===== Passage given =====
Welcome to part six of our eight part series reviewing how each team did in the 2018 NFL Draft. If you missed any of our earlier installments, be sure to check them out. I am not going to go too in depth about the first rounders as I already dedicated an entire article to that topic.
Round 1 – 25 (25) – TE Hayden Hurst, South Carolina
Round 1 – 32 (32) – QB Lamar Jackson, Louisville
Round 3 – 19 (83) – OT Orlando Brown, Oklahoma
Round 3 – 22 (86) – TE Mark Andrews, Oklahoma
Round 4 – 18 (118) – CB Anthony Averett, Alabama
Round 4 – 22 (122) – LB Kenny Young, UCLA
Round 4 – 32 (132) – WR Jaleel Scott, New Mexico State
Round 5 – 25 (162) – WR Jordan Lasley, UCLA
Round 6 – 16 (190) – S DeShon Elliot, Texas
Round 6 – 38 (212) – OT Greg Senat, Wagner
Round 6 – 41 (215) – C Bradley Bozeman, Alabama
Round 7 – 20 (238) – DE Zach Sieler, Ferris State
Ozzie Newsome put the cart before the horse in terms of getting a weapon for his new quarterback as he draft Hurst before actually getting his quarterback. But Baltimore walked away from Thursday night with an upgrade at a position of need, their long-term quarterback, and will probably end up breaking even in terms of draft capital after all their trades.
On the other end of the Bills terrible trade up for a linebacker is that Ozzie Newsome was the recipient of the 65th pick. Through two trades, one with Oakland and one with Kansas City, Baltimore turned the 65th pick into the 86th, 122nd, 152nd, and 212th picks of the draft. In total, the Ravens profited 5.3 points of draft capital according to the Chase Stuart draft chart. The 99th pick is worth 5.3 points, so Ozzie Newsome basically created the 99th pick out of thin air.
Armed with two 3rd round picks, Baltimore tapped into the Oklahoma program twice. First they selected ginormous offensive tackle Orlando Brown. Brown was projected to be a first rounder before having a disastrous combine. His testing numbers were so bad that there is no precedent of someone posting such numbers and succeeding in the NFL. He tested better at his pro-day, but only in relativity.
The result of his poor testing is that he fell to the middle of round three, where the Ravens were happy to take the chance that he will be as good as he looks on tape. It’s a smartly calculated lotto ticket. The biggest concern before Brown ever tested athletically was could he stick on the left side in the NFL? Well the Ravens have Ronnie Stanley, so Brown will be utilized on the right side of the line.
===== Supplied information =====
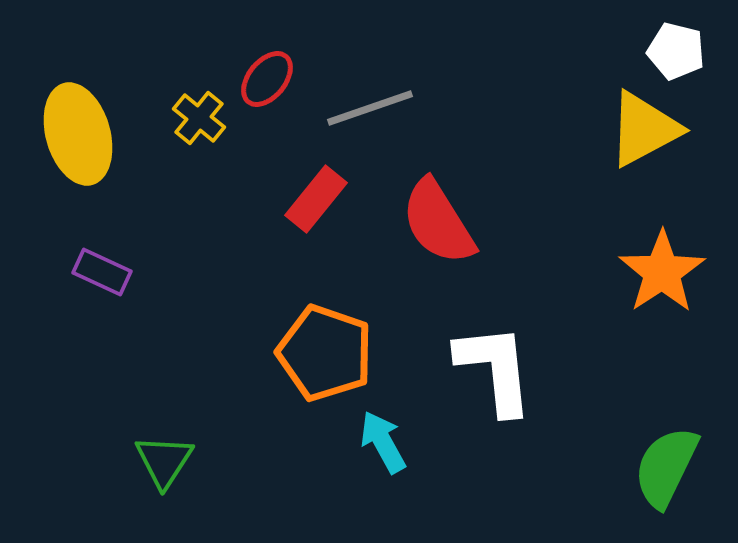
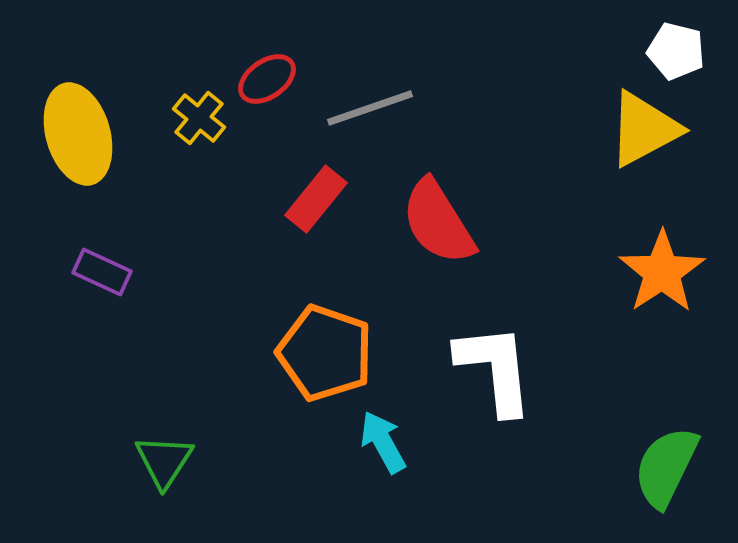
red ellipse: rotated 16 degrees clockwise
=====
# Stated task 1:
Reproduce word for word the part of the draft review between "On the other" and "of thin air.", inclusive.
# Stated task 2:
In the draft review, which college program did Baltimore pick from with both of its third-round selections?
# Stated task 3:
Pick up the Ravens draft review after its final sentence and keep writing.

# Task answer 1:
On the other end of the Bills terrible trade up for a linebacker is that Ozzie Newsome was the recipient of the 65th pick. Through two trades, one with Oakland and one with Kansas City, Baltimore turned the 65th pick into the 86th, 122nd, 152nd, and 212th picks of the draft. In total, the Ravens profited 5.3 points of draft capital according to the Chase Stuart draft chart. The 99th pick is worth 5.3 points, so Ozzie Newsome basically created the 99th pick out of thin air.

# Task answer 2:
Oklahoma.

# Task answer 3:
Three picks later Ozzie Newsome brought in another tight end for Flacco/Lamar. Mark Andrews is a “tight end” by designation, but really functions as a slot receiver. The versatility will allow offensive coordinator Mornhinweg to create mismatches against opposing defenses. There seemed to be a big four of tight ends in this draft – Hurst, Goedert, Gesicki, Andrews – and Andrews was the last of the bunch and a good value at the end of the 3rd.
It must have killed Ozzie Newsome to pass on Alabama product Calvin Ridley in the first round, so he found his way to the well in the 4th. Anthony Averett fits the draft range and a team can never have too many corners.
Kenny Young is definitely a reach where the Ravens took him. He is a reliable tackler but I would say at least five inside linebackers to go after him were superior prospects.
With their next two picks, the Ravens double dipped at wide receiver. Jaleel Scott is an intriguing prospect as he is massive and has shown to be a quality deep threat. On the flip side, he has difficulties creating separation and isn’t a threat after the catch. At the end of round 4, however, he is worth a look.
Jordan Lasley is someone who plays like a 2nd rounder but dropped due to off-field concerns. The Ravens are the type of team that has a veteran locker room and coaching staff that can probably keep Lasley out of trouble. If that happens Baltimore could end up with a major steal here. Lasley does have an issue with drops, however
I thought DeShon Elliot could have gone much higher so to get him in the 6th is good value. Safety isn’t a huge need but when you’re gunning for the Steelers and Patriots you can’t have too many guys that can cover.
Ozzie Newsome threw two darts at the offensive line at the end of round 6. Both Senat and Bozeman fit the range and will hopefully provide some quality depth along the offensive front.
Sieler didn’t have a draftable grade but was perhaps a priority free agent. Locking up a defensive end you like in the 7th isn’t a bad idea.
Ozzie Newsome delivered a masterpiece in his last draft. He manipulated the board, extracting value by trading down, kept taking good players, and left the organization with its future quarterback on the roster. I cannot stress enough how good of a landing spot Baltimore is for Lamar Jackson.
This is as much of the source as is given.